- First edition
- Country: Canada
- Language: English

Publication
- Publisher: Macmillan Canada
- Publication date: 1961

= Jake and the Kid =

Short story collection based on radio series by W. O. Mitchell

Jake and the Kid is a collection of short stories by W. O. Mitchell, published in 1961. Many stories in the series appeared in Maclean's prior to the book's publication. The stories stem from Mitchell's long-running radio series of the same name. Mitchell also published a sequel volume, According to Jake and the Kid, in 1989.

==Overview==
Set in the 1940s and 1950s, "The Kid" is at the centre of stories of a boy on a farm in fictional Crocus, Saskatchewan, Canada. Jake is the hired hand who helps the Kid's mother run the farm who now keeps the Kid abreast of events in the greater world and in Crocus.

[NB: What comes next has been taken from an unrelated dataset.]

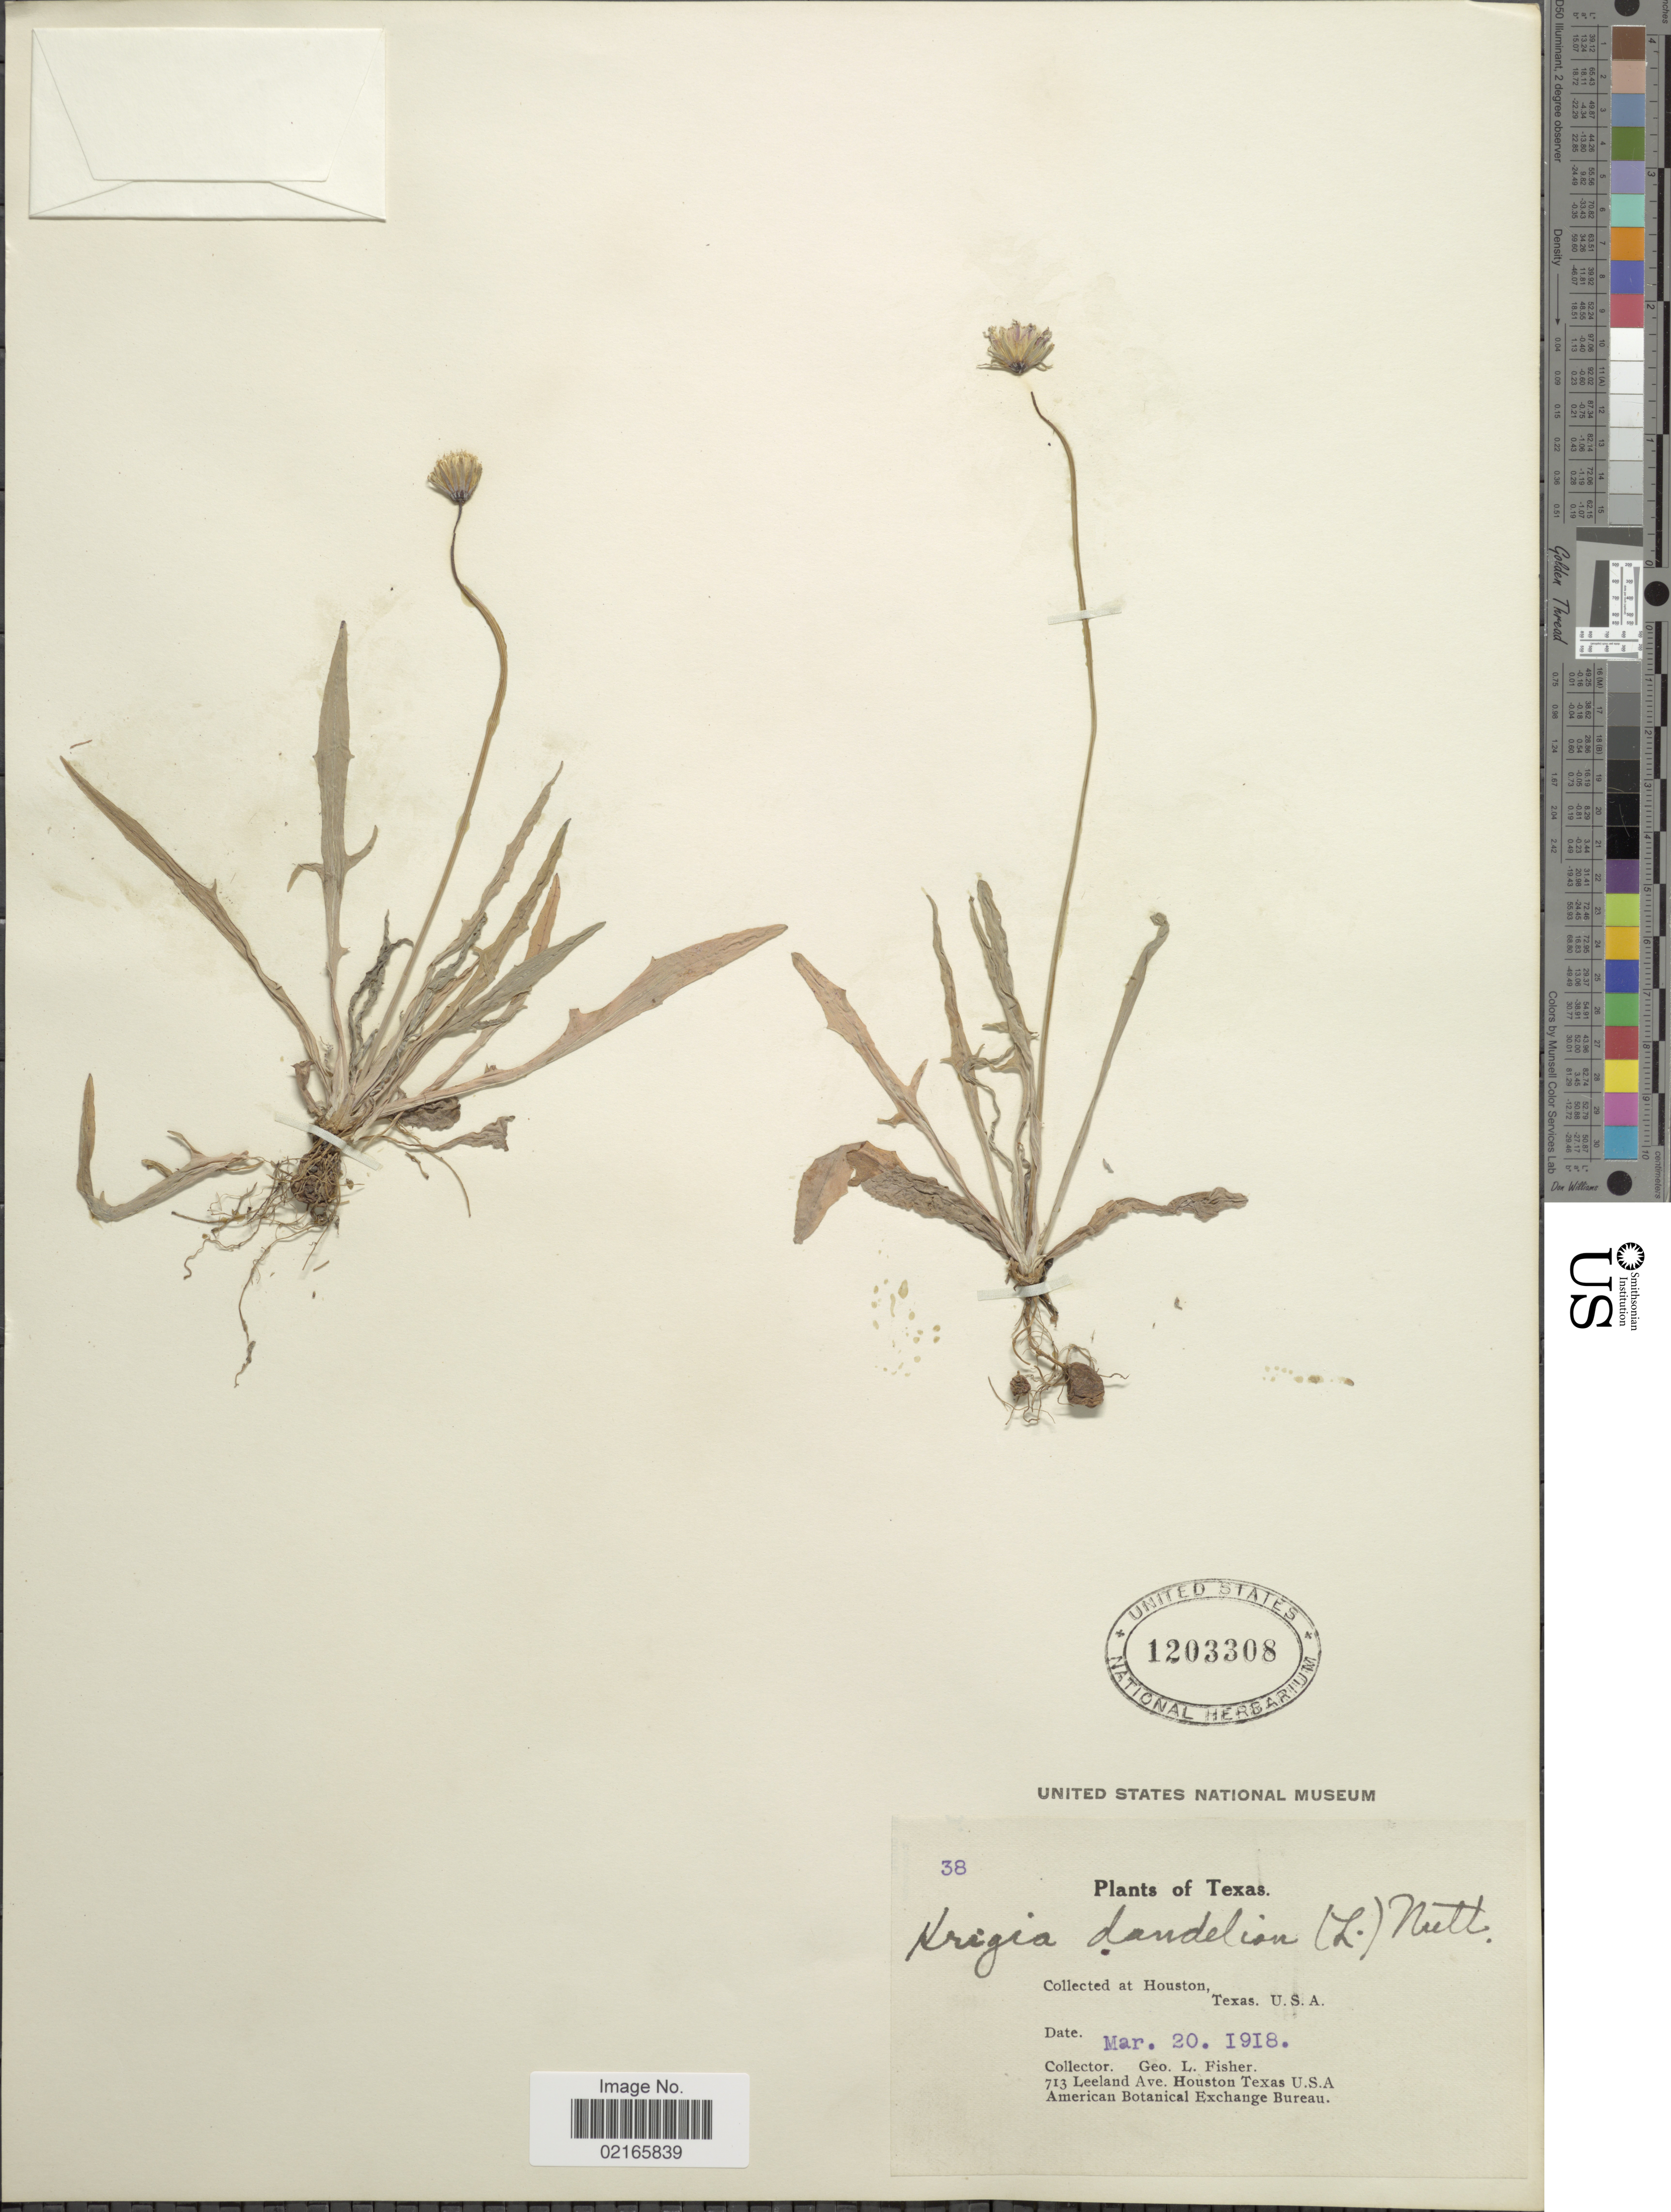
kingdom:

The Kid's teacher, Miss Henchbaw, is unfairly dismissed by the school board until her friends fight back in the story "Will of the People"; Chet Lambert of the Crocus Breeze is hauled into court for comparing George Solway with Malleable Brown's goat in "The Face Is Familiar," resulting in a courtroom confrontation unrivalled in the history of Canadian jurisprudence; and "Political Dynamite" shows the men terrified by women curlers threatening to vote en bloc in the upcoming town election.

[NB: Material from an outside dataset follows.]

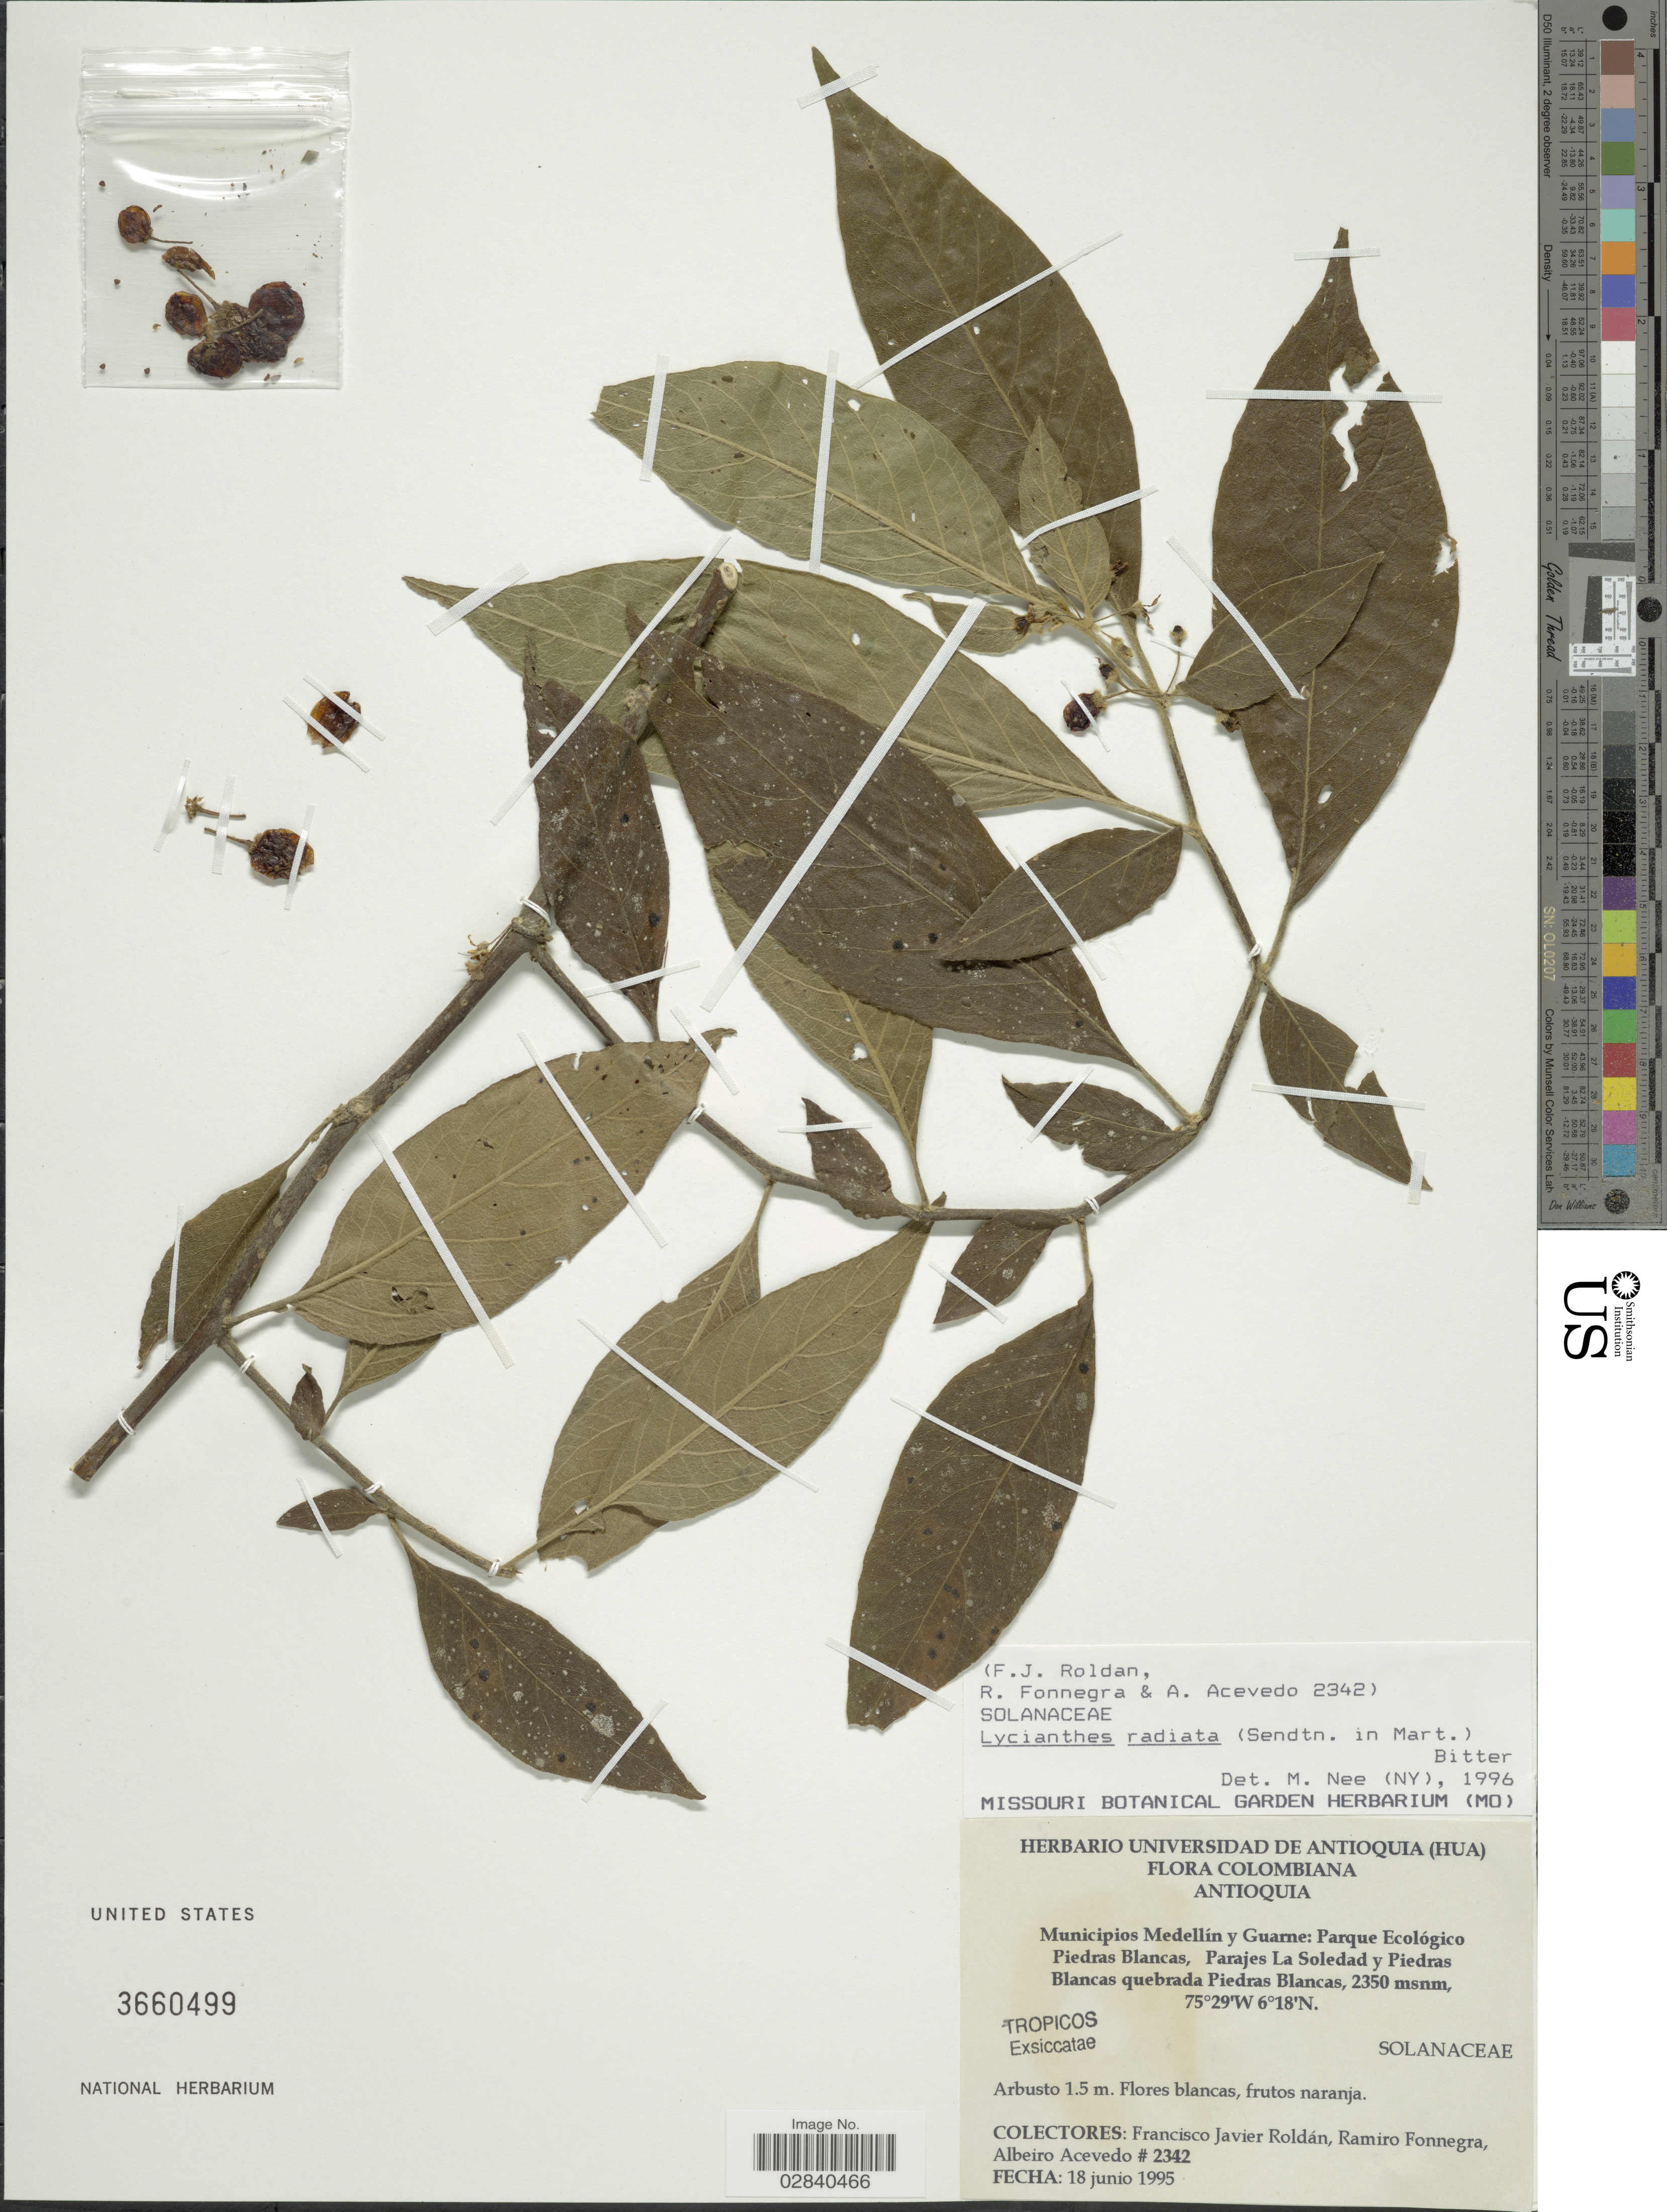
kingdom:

The town is rich not only in disputes but characters, from Repeat Golightly in the barbershop to Old Man Sherry, the town's oldest inhabitant. Throughout the series of stories, many entertainers come through town: Belva Taskey, the sweet songstress ("Lo! The Noble Redskin!") and her memorable poetry reading; The Great Doctor Suhzee, the hypnotist; and Professor Noble Winesinger, whose snake-oil remedies had been known to turn his customers black.

==Adaptations==
===Radio===
Mitchell began to write the Jake and the Kid radio series for CBC Radio in 1950. The radio series continued until 1956 with over 300 episodes produced.

===Television===

Two television adaptations have been produced, the 1961 Jake and The Kid for CBC Television, starring Murray Westgate as Jake and Rex Hagon as Ben, and the 1995 Jake and the Kid for Global with Shaun Johnston as Jake and Ben Campbell as Ben.

==Awards==
The book won the Stephen Leacock Award in 1962.